### PROBLEM REQUIREMENTS
Wherever "errors" appears in the records below, copy the line that holds it.

### GIVEN DATA
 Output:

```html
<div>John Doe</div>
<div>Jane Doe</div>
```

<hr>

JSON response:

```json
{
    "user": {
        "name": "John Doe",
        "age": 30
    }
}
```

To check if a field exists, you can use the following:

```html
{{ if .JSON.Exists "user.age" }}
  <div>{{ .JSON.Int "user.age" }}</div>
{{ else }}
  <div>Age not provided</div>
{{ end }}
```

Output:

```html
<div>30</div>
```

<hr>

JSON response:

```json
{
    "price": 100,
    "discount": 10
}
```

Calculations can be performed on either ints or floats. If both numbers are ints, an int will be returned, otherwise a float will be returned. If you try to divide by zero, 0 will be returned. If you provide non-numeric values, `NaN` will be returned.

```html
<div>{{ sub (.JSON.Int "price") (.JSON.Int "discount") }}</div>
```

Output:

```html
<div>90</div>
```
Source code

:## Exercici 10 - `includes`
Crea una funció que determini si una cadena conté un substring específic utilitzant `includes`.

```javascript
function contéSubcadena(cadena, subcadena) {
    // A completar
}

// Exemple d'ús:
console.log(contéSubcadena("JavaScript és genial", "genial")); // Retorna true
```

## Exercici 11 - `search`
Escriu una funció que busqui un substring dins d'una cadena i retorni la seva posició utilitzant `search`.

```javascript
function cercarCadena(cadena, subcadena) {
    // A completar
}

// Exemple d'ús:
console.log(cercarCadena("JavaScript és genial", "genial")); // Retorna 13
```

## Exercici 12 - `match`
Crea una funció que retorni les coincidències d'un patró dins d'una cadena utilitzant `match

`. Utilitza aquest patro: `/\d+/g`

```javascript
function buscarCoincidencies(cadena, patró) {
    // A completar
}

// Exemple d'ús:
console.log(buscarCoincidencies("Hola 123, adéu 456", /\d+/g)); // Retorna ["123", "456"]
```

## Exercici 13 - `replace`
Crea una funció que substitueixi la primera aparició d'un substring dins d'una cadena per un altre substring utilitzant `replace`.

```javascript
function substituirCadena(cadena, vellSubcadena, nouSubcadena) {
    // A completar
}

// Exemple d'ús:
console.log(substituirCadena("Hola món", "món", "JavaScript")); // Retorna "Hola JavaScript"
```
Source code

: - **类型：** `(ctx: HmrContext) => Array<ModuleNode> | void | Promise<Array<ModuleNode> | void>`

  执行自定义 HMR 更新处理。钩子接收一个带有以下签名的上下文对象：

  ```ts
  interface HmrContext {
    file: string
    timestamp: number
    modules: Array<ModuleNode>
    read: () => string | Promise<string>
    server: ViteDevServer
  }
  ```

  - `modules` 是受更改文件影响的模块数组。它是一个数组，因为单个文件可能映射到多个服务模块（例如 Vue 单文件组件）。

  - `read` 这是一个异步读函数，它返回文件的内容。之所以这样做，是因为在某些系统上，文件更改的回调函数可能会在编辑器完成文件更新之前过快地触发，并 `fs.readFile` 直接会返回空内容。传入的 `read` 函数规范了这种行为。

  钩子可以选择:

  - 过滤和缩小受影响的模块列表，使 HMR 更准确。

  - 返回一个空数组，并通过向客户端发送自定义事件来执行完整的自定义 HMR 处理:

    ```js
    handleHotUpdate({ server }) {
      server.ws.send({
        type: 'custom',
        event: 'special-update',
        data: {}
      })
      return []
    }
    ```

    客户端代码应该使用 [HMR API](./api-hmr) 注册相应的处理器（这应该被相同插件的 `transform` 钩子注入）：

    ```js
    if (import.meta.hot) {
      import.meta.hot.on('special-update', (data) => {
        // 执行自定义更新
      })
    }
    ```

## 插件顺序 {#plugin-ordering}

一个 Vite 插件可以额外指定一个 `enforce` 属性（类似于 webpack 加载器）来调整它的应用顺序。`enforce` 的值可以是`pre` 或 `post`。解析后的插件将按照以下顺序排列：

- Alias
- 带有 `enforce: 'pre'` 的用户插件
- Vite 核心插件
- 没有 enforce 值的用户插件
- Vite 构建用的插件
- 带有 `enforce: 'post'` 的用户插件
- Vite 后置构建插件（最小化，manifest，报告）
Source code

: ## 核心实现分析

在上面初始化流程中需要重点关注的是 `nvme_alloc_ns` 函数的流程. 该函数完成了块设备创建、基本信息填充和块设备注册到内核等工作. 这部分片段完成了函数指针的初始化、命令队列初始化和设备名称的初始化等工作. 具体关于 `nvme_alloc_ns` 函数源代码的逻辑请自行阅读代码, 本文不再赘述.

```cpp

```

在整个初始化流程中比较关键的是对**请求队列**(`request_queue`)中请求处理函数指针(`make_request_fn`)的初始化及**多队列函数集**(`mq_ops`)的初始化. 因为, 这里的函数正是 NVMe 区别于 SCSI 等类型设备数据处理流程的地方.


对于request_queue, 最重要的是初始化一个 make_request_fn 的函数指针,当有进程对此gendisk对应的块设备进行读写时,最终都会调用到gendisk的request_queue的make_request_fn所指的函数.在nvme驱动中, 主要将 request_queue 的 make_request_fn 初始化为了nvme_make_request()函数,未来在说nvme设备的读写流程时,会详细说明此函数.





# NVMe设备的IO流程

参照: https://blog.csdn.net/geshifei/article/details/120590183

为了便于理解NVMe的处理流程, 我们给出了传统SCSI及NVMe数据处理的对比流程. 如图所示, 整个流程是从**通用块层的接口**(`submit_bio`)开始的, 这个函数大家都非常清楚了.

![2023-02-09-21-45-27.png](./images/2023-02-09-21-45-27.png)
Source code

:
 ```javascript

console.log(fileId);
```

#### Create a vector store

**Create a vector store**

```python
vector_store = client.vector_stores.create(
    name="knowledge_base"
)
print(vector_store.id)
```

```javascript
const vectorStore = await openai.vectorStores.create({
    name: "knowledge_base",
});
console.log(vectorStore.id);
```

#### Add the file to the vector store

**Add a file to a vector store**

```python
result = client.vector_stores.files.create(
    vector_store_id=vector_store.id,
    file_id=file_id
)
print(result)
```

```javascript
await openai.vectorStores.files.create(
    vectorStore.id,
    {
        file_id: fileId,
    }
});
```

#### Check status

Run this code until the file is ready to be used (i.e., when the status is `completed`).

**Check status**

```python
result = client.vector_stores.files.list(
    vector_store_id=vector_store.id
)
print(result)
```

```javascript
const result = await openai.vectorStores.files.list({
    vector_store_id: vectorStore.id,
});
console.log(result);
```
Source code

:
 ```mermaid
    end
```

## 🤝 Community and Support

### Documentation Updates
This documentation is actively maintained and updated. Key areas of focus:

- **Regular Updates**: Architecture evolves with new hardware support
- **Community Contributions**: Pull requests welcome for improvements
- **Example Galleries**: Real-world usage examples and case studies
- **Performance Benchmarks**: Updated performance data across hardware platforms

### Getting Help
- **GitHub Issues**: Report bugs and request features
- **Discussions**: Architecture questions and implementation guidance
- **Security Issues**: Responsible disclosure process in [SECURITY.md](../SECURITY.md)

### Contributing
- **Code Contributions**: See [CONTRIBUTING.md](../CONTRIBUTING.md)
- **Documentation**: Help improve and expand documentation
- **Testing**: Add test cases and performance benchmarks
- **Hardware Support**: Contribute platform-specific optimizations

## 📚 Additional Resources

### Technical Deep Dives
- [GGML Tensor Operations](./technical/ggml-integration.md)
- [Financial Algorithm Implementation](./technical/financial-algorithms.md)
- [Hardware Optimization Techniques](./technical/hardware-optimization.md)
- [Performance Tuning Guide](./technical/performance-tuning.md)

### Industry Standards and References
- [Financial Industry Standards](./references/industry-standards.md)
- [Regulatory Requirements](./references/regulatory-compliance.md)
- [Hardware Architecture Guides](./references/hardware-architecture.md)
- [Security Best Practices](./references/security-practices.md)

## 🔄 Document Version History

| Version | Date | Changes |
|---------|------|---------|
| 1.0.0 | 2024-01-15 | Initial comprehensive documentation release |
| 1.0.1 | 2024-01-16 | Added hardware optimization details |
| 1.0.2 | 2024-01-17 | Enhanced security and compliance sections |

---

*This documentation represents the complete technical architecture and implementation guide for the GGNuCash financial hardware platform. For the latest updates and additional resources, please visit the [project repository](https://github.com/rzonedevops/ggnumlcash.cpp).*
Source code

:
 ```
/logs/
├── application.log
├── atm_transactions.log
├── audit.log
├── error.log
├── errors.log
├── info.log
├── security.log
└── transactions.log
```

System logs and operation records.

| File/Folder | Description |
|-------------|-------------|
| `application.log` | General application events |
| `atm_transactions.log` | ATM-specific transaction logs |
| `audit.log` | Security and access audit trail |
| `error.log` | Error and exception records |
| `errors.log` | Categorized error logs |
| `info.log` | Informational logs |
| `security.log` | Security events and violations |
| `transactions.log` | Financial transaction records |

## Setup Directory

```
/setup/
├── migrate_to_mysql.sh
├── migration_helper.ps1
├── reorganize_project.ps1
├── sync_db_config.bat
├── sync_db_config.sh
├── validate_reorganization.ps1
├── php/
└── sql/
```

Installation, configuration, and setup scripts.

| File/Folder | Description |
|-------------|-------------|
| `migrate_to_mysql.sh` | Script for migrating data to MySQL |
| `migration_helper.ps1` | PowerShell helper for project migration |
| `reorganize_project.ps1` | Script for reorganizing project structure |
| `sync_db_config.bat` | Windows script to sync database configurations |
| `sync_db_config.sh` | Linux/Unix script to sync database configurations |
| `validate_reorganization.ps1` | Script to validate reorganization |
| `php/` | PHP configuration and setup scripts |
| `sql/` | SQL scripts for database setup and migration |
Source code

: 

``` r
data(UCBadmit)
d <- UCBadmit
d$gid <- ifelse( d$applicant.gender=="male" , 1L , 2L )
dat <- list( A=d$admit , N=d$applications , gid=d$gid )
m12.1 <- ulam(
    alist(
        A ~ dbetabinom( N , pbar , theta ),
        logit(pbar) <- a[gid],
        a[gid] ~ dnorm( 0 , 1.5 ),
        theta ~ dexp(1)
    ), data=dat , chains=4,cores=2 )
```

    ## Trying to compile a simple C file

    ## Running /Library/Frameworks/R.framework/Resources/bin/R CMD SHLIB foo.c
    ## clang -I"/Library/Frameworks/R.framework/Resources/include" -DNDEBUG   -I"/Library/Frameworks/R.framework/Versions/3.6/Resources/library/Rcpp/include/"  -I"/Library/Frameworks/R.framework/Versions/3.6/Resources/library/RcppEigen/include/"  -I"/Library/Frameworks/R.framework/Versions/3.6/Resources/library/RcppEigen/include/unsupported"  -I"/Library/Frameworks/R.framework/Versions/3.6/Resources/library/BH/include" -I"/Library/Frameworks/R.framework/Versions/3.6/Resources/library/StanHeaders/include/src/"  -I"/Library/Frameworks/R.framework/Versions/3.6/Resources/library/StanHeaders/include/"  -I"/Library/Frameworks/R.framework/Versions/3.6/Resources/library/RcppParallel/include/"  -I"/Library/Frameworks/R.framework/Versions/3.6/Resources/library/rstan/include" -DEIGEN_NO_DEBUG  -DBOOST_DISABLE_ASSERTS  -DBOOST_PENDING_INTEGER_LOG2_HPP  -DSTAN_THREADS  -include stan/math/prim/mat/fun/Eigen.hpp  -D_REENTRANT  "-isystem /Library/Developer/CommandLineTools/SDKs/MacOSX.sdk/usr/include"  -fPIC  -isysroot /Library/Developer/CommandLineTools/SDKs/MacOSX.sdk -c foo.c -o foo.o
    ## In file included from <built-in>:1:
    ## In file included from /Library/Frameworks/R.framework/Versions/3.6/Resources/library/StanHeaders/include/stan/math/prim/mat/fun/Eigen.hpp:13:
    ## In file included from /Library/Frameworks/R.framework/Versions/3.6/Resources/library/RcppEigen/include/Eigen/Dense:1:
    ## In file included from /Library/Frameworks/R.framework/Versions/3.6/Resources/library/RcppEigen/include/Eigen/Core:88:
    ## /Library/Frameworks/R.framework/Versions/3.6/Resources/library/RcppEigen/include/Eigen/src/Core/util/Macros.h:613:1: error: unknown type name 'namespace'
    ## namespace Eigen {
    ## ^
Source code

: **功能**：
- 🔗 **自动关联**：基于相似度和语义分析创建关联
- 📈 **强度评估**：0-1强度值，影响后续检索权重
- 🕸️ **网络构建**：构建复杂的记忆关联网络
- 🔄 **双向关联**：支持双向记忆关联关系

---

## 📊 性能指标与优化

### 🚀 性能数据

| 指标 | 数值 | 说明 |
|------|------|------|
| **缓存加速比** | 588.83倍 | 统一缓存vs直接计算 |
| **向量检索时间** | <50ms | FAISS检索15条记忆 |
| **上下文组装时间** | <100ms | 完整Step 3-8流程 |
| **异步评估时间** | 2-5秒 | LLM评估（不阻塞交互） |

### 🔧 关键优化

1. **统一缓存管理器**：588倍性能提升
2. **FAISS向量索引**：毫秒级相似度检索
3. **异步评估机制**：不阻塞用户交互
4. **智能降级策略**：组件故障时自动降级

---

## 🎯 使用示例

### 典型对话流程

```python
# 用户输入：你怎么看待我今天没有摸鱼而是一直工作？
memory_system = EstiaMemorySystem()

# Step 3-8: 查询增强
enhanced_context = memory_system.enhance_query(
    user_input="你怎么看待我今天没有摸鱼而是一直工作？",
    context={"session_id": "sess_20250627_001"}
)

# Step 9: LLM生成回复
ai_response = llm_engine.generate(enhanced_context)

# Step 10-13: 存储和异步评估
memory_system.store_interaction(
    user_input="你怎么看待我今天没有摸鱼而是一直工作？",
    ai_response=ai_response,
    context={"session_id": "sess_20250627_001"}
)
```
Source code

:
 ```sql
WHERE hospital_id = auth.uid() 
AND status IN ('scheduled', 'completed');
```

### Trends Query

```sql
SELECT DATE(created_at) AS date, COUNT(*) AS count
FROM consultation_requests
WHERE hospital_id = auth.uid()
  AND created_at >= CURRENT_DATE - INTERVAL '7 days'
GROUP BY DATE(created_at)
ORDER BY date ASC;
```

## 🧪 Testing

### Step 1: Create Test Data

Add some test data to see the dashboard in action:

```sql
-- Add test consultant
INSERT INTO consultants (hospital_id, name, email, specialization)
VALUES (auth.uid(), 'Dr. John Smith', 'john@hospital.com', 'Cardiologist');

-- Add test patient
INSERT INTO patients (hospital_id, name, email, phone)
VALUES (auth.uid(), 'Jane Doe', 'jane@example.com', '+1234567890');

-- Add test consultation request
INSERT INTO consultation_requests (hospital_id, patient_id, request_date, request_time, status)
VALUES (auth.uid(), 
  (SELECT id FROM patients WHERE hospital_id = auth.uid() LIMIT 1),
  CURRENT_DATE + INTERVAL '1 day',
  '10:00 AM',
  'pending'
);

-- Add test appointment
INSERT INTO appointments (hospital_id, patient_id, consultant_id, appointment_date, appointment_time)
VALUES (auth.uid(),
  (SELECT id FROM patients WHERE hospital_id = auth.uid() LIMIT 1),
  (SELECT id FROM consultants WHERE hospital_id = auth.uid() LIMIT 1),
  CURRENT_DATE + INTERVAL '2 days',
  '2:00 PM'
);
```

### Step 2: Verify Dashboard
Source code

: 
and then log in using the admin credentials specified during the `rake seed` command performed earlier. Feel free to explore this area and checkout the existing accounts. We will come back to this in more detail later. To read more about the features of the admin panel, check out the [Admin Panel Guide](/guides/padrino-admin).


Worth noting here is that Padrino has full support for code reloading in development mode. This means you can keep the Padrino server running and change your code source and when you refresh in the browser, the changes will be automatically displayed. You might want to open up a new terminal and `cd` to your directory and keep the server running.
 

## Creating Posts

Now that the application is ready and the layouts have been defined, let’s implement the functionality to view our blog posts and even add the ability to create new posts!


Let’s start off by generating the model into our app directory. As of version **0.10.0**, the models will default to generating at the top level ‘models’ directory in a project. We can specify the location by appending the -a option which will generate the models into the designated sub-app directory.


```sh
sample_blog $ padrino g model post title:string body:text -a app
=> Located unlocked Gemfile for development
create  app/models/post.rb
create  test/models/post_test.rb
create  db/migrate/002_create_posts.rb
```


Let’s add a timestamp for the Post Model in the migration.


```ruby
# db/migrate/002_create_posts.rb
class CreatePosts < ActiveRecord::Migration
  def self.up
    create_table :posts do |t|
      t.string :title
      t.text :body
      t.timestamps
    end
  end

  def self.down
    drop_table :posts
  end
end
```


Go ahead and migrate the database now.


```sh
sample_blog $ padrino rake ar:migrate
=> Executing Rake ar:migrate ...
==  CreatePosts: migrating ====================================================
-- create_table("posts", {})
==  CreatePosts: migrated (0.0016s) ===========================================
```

### COMPLETED TASK
├── errors.log
| `errors.log` | Categorized error logs |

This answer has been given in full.